• _Document text_
In that article you referred to, you have an intelligent educated guy throwing down a lot of ideas about guitar pickups. He has not really checked out what he says. (Does he show how much the variation with frequency of magnetic properties of the materials affects the inductance? Joe and I have been working on that for a while here.)

His results are some impedance plots. That is what everyone makes.

You are right, of course. I was referring to potential inaccuracies in the capacitance measurement due to the complicated nature of the properties of the coil.

What was the gum wrapper connected to in this measurement?

I think it's more accurate to say that you have been disagreeing with Joe over this, and his ideas on the subject are more closely related to the article mentioned, as well as the general experience of many pickup makers. And you can't make assumptions about what that professor knows or doesn't about pickups.

Mike, you seem to think everything you say is correct, but I can think of at least one thing which was that stacking magnets does not add up their power, when clearly it does, and can be shown on a gauss meter. And that seems like a really obvious thing.

• _Raw data_
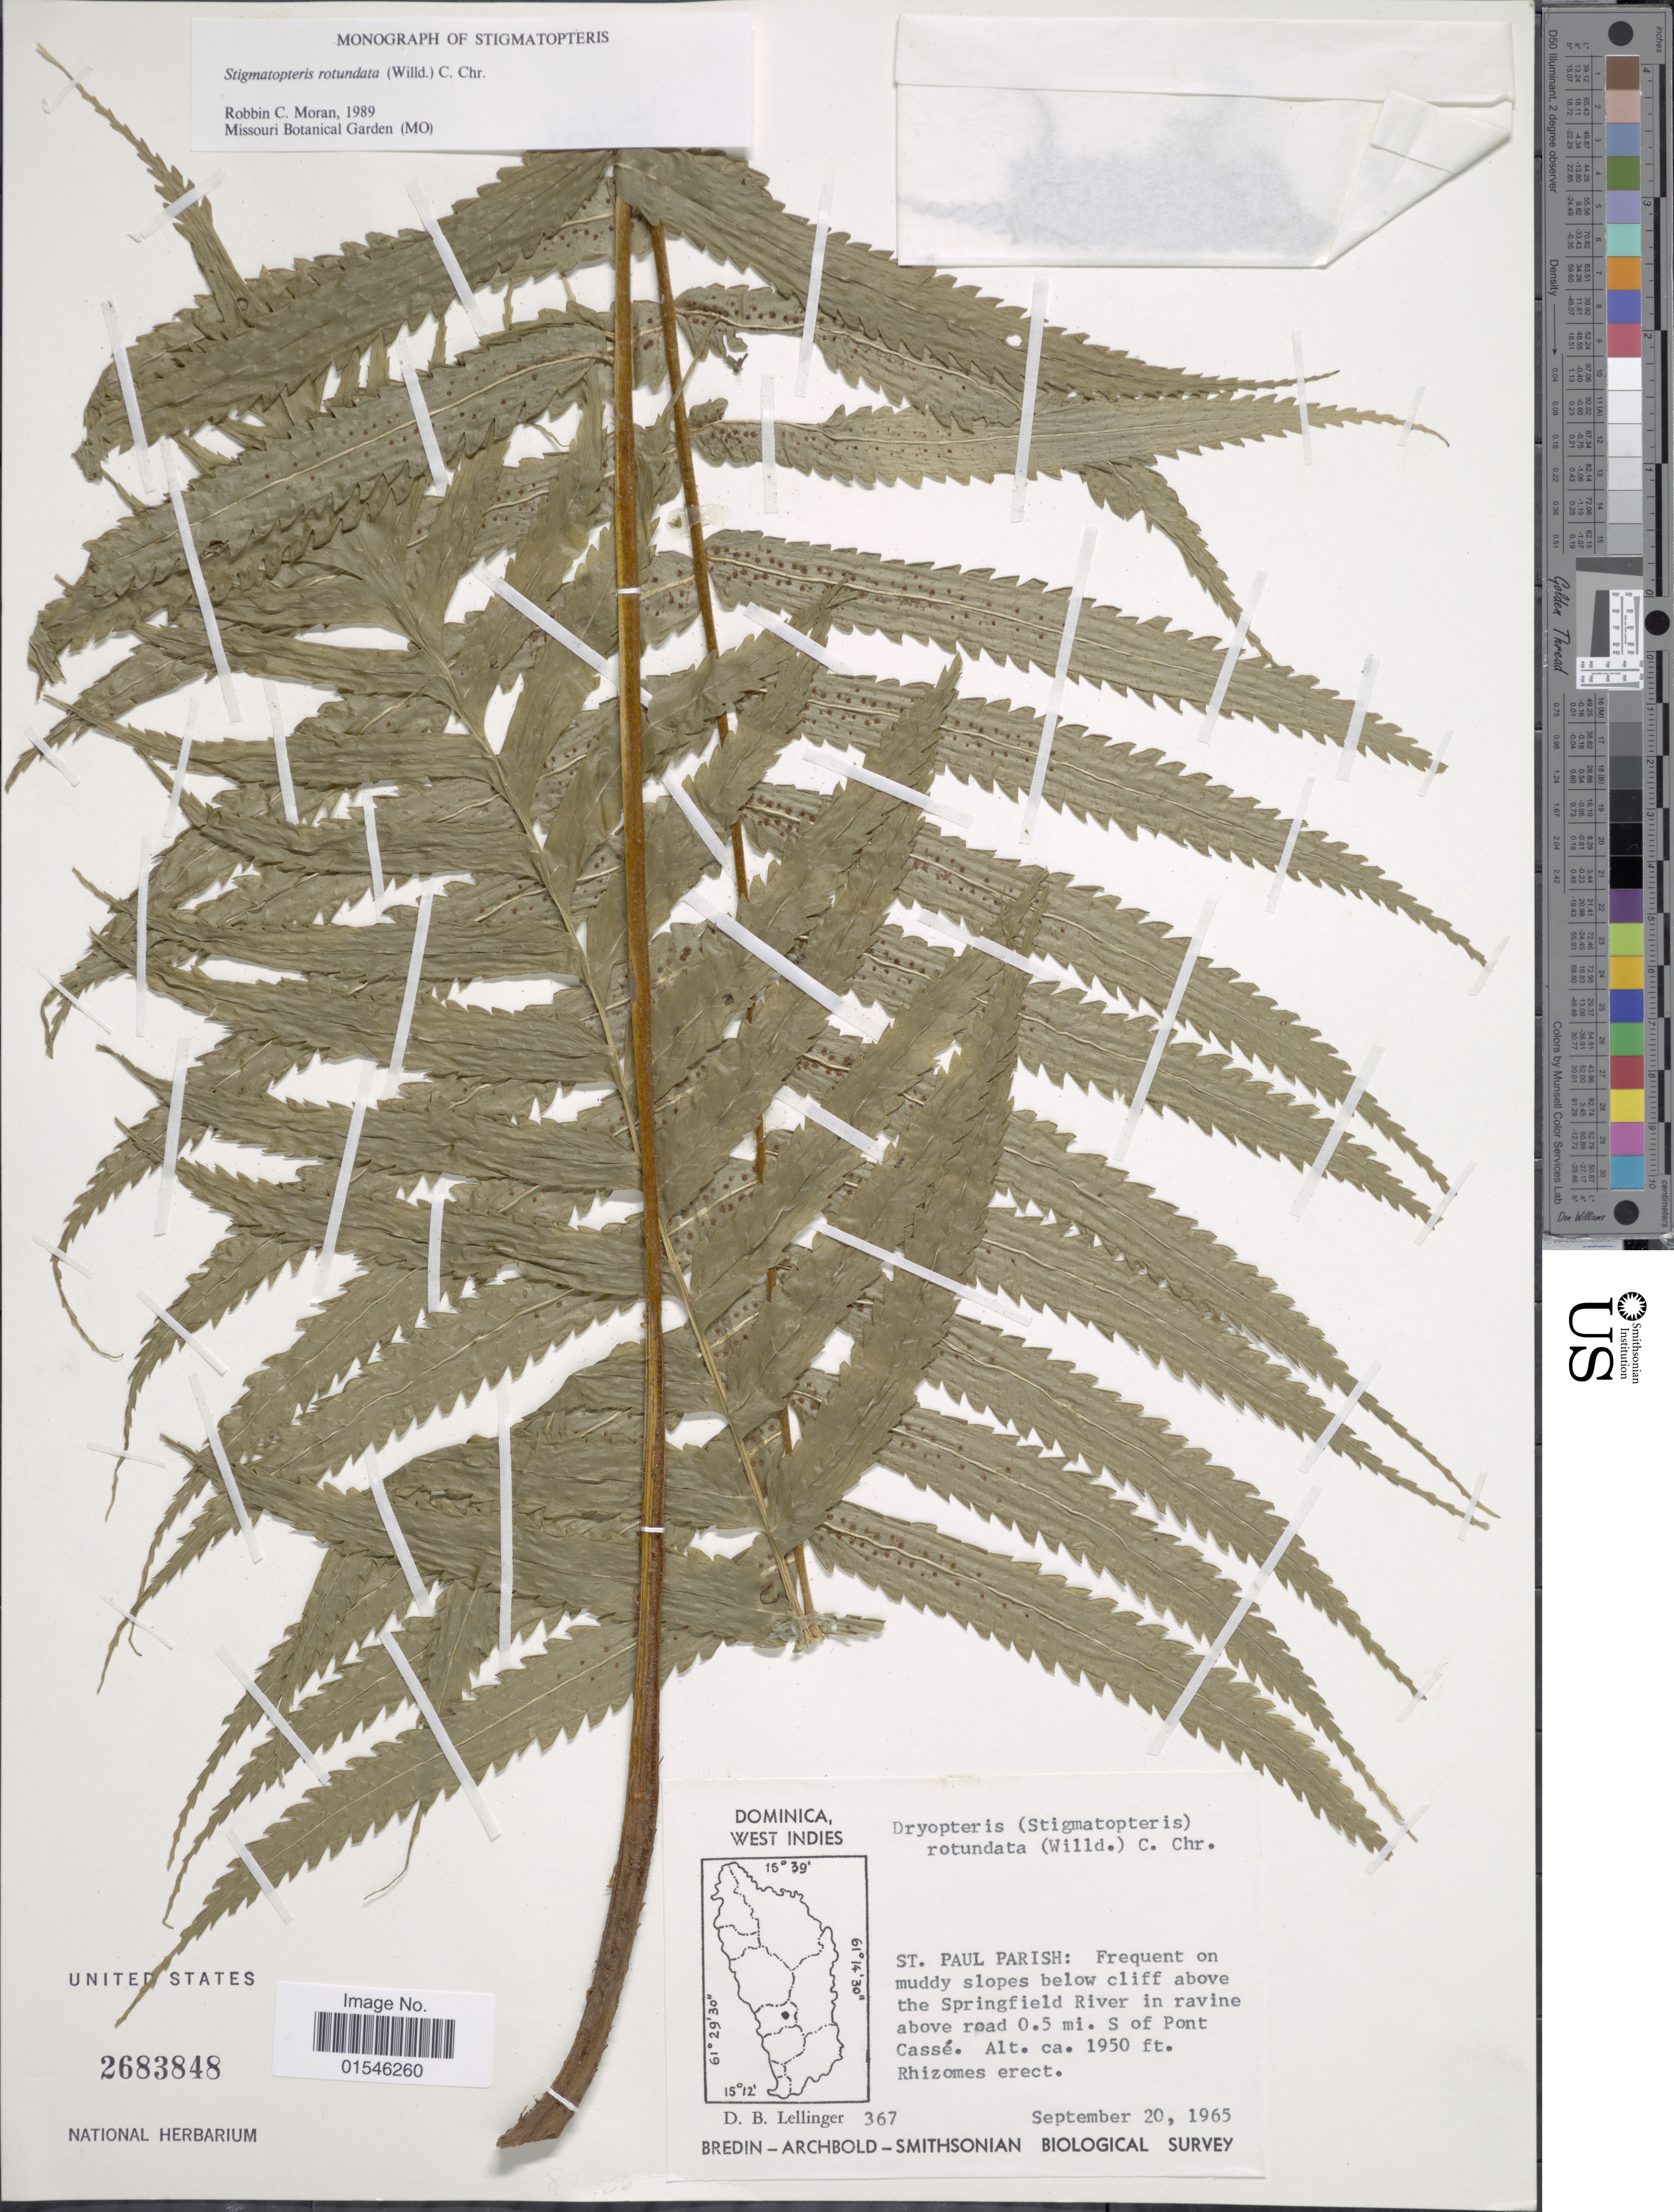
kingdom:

• _List of tasks_
a) In the guitar pickup thread, rewrite the stretch from "You are right, of" through "really obvious thing.", putting "foil strip" in place of "gum wrapper".
b) Answer these questions from the guitar pickup thread:
(i) What do the results in the article consist of?
(ii) Who has been working with the first writer on how frequency-dependent magnetic properties affect inductance?
(iii) What device can show that stacking magnets adds up their power?

• _Task-by-task results_
a)
You are right, of course. I was referring to potential inaccuracies in the capacitance measurement due to the complicated nature of the properties of the coil.

What was the foil strip connected to in this measurement?

I think it's more accurate to say that you have been disagreeing with Joe over this, and his ideas on the subject are more closely related to the article mentioned, as well as the general experience of many pickup makers. And you can't make assumptions about what that professor knows or doesn't about pickups.

Mike, you seem to think everything you say is correct, but I can think of at least one thing which was that stacking magnets does not add up their power, when clearly it does, and can be shown on a gauss meter. And that seems like a really obvious thing.

b)
(i) Some impedance plots.
(ii) Joe.
(iii) A gauss meter.